08:16Banks will not lend money for a negro to purchase in other than what is termed
08:21settled areas. Those are areas where there is already a negro population.
08:26So these two things ultimately lead to the Equal Credit Opportunity Act,
08:30and that begins to regulate the kinds of information that can even be considered in credit decisions.
08:36But just because categories like race, gender, and sexuality are no longer officially included in
08:43credit reports, it doesn't mean that they can't show up in other ways. For example, we know that black
08:48workers are more likely than white workers to be let go during a recession. So that means that employment
08:55history can end up being a proxy for race that does show up on our credit reports.

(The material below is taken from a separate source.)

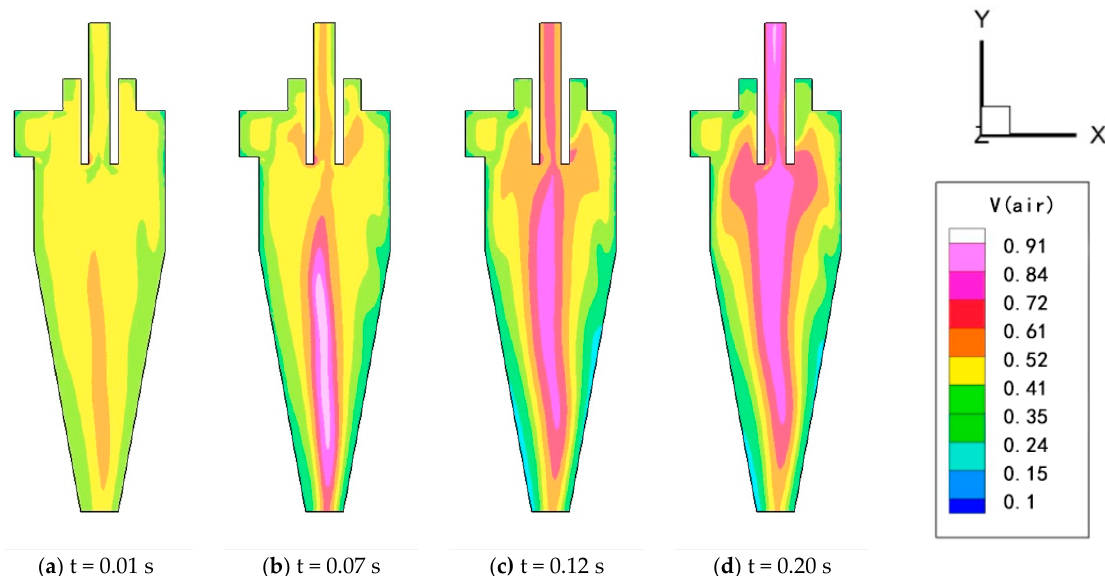
Figure 11. Simulation of bubble flow in cyclone.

09:00If you are more likely to be let go in a downturn and be let go earlier than your counterparts,
09:07then you're going to have an employment history that looks as if you're not as stable. If you are
09:13in a neighborhood whose homes have not appreciated at the same rate as people in other neighborhoods,
09:20that have nothing to do with the quality of the home or whether or not you've been paying on the
09:25home, suddenly you just don't look as if you were in as good a position as some others for taking out
09:32certain types of debt or being entrusted with certain kinds of credit.
09:36When my grandfather returned home from the Korean War,
09:39he got a cheap, federally backed mortgage that was not available to the black soldiers that he
09:45served with. And when he died and his kids sold the house, part of that money went to my dad,
09:52who used it to get a cheap mortgage and build a good credit history. And if you multiply that story
09:58by millions of families across the country, you can start to see how the impact of racist policies
10:05can reverberate for generations after the laws themselves have been repealed.
10:11You have an entire history of exclusion that gets excluded in the moment that a history of credit
10:19is being assessed. Today, more than half of black adults have a credit score below 650,
10:24which means they're usually charged significantly higher interest rates for a 30-year mortgage than
10:29someone with a higher score. And credit scores don't just lock people out of affordable mortgages.
10:34More than half of all employers in the U.S. say that they consult an applicant's credit history
10:39when hiring. So how can we fix the credit system to account for these disparities?
10:46Lawmakers in some cities and states have started by outlawing the use of credit scores to make
10:51decisions that aren't about lending money, like hiring and promotions or car insurance. People without a
10:57credit history or with a low score, they might still be engaging in credit-worthy activities,
11:02like taking part in an informal lending circle, where friends each contribute a set amount
11:07each month and then every person gets the full payout once. One option might be to empower local
11:13credit unions or non-profits to formalize these circles and report those payments to credit
11:18monitoring agencies, which could help participants build good credit histories. A few startups are even
11:23trying to bypass the traditional credit scoring system altogether. Instead, they're making loans based on
11:29rent payment histories and other data. If you want your kids to go to college and you don't come from
11:37wealth, then you're probably choosing to engage in a credit system and to engage in debt. If I don't
11:44have my credit card with me, it's going to be hard to check into a hotel. It's going to be hard to rent a car.
11:49Access to credit has really become a necessary key for participating in American life. And the system we have
11:56today reflects a history in which not everyone had access to that key. When I look to YouTube for
12:03solutions for this problem, a lot of the fixes are aimed at individuals. Tips and tricks for boosting
12:09your score and fixing your credit. And that stuff is helpful. But if we're going to level the playing field
12:16and give more people a fair shot, we're going to have to think bigger.